--- Given records Enclosed Below ---

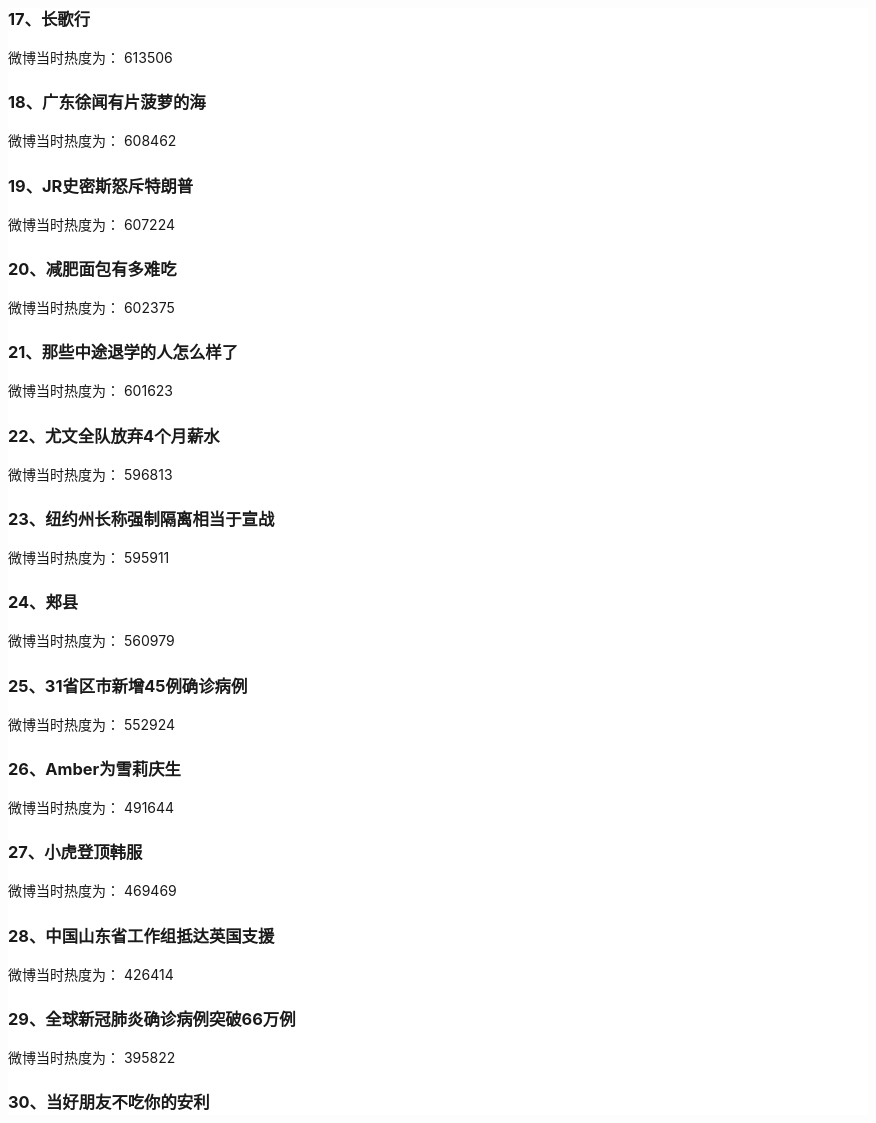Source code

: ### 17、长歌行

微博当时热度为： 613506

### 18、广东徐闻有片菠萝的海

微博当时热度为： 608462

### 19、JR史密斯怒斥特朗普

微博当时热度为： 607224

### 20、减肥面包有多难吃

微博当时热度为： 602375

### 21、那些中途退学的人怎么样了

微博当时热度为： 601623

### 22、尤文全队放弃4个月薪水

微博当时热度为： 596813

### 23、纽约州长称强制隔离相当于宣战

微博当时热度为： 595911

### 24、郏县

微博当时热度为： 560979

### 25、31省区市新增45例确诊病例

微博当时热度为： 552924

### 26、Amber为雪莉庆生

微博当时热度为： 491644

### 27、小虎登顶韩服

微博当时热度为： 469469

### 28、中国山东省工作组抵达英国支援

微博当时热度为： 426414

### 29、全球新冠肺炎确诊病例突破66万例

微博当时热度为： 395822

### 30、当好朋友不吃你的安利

--- End of Enclosed Given records ---

Print every line of the data above with no changes at all, leaving out the pictures.

▸ Written solution:
Source code

: ### 17、长歌行

微博当时热度为： 613506

### 18、广东徐闻有片菠萝的海

微博当时热度为： 608462

### 19、JR史密斯怒斥特朗普

微博当时热度为： 607224

### 20、减肥面包有多难吃

微博当时热度为： 602375

### 21、那些中途退学的人怎么样了

微博当时热度为： 601623

### 22、尤文全队放弃4个月薪水

微博当时热度为： 596813

### 23、纽约州长称强制隔离相当于宣战

微博当时热度为： 595911

### 24、郏县

微博当时热度为： 560979

### 25、31省区市新增45例确诊病例

微博当时热度为： 552924

### 26、Amber为雪莉庆生

微博当时热度为： 491644

### 27、小虎登顶韩服

微博当时热度为： 469469

### 28、中国山东省工作组抵达英国支援

微博当时热度为： 426414

### 29、全球新冠肺炎确诊病例突破66万例

微博当时热度为： 395822

### 30、当好朋友不吃你的安利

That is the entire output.